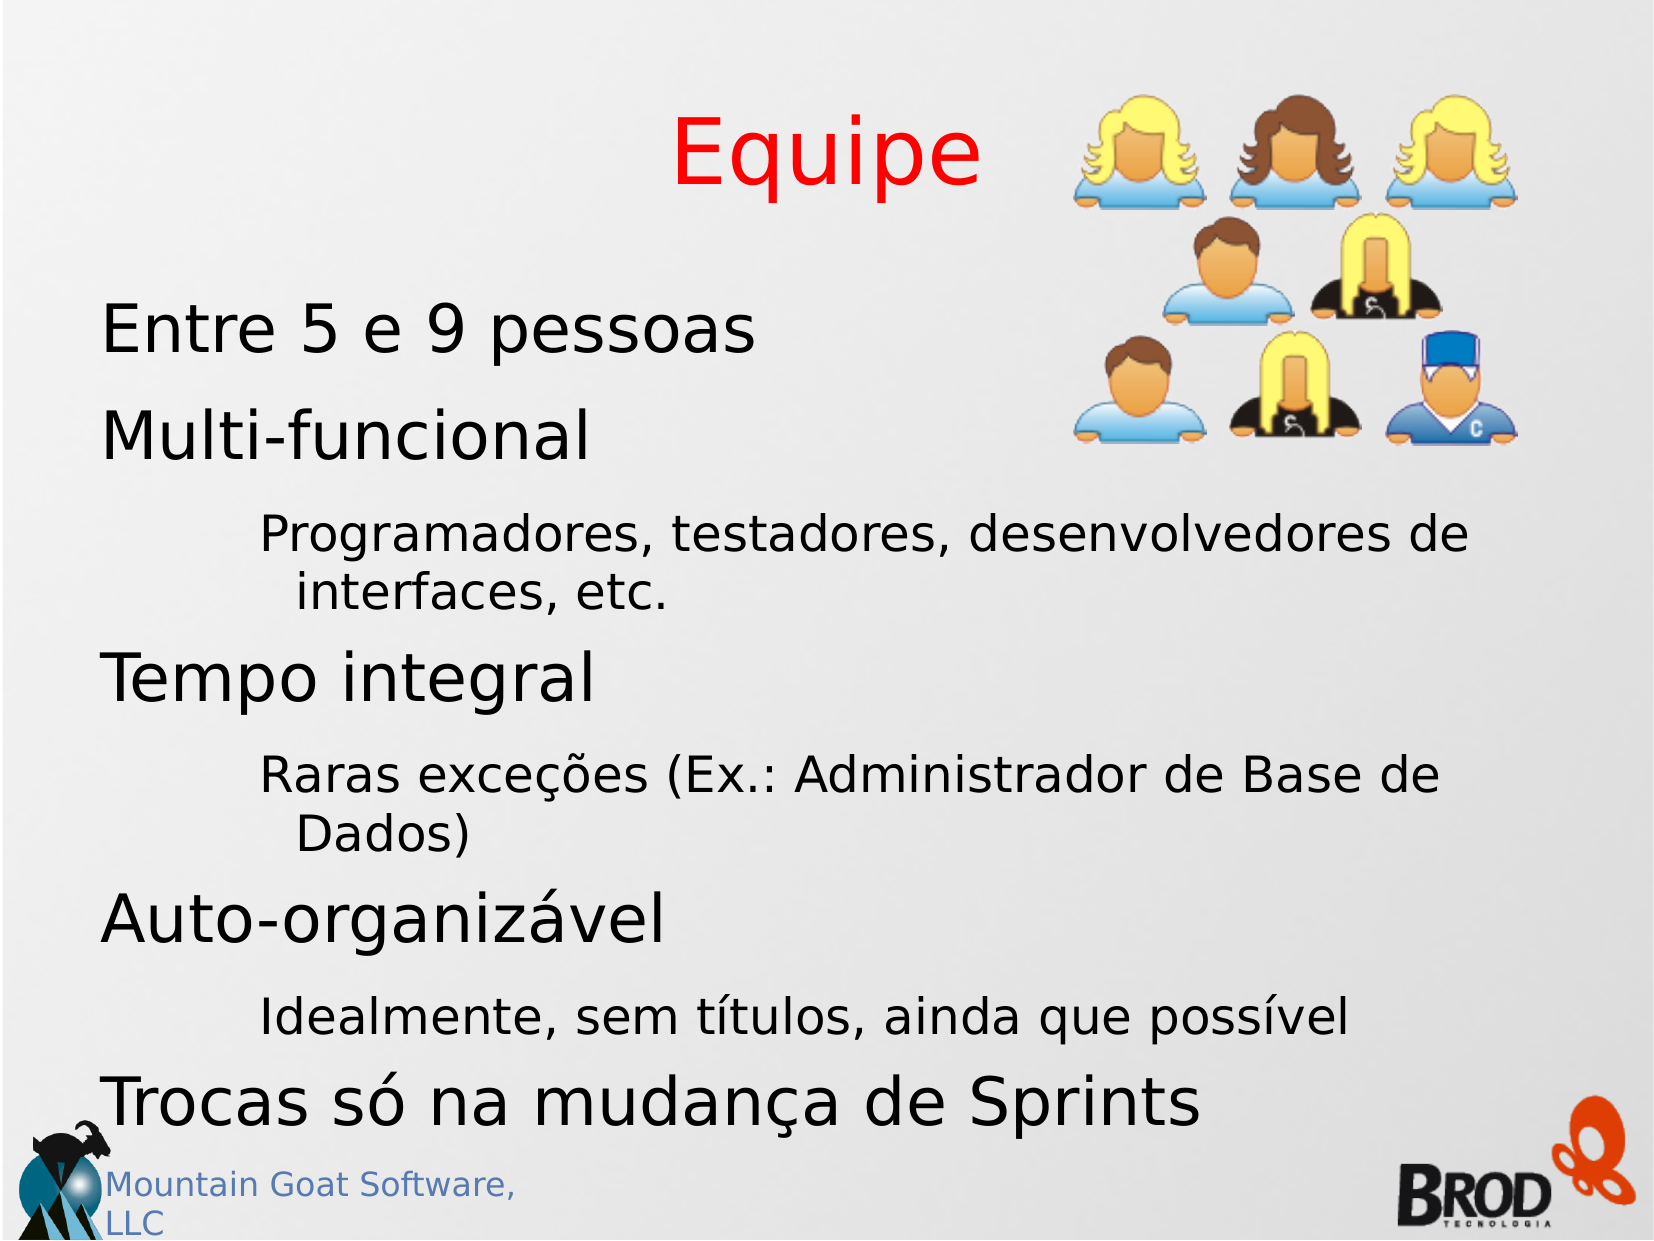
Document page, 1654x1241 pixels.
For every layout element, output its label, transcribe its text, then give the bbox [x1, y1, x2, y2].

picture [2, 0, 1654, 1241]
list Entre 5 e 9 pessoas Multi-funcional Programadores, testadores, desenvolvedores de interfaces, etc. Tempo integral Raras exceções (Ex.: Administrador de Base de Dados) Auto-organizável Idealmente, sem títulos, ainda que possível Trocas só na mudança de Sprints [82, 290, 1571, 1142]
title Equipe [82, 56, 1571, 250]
___
■ Do this ■
Can you repeat the records above word for word, leaving out the pictures?

■ Solved problem ■
Document page, 1654x1241 pixels.
For every layout element, output its label, transcribe its text, then give the bbox [x1, y1, x2, y2].

picture [2, 0, 1654, 1241]
list Entre 5 e 9 pessoas Multi-funcional Programadores, testadores, desenvolvedores de interfaces, etc. Tempo integral Raras exceções (Ex.: Administrador de Base de Dados) Auto-organizável Idealmente, sem títulos, ainda que possível Trocas só na mudança de Sprints [82, 290, 1571, 1142]
title Equipe [82, 56, 1571, 250]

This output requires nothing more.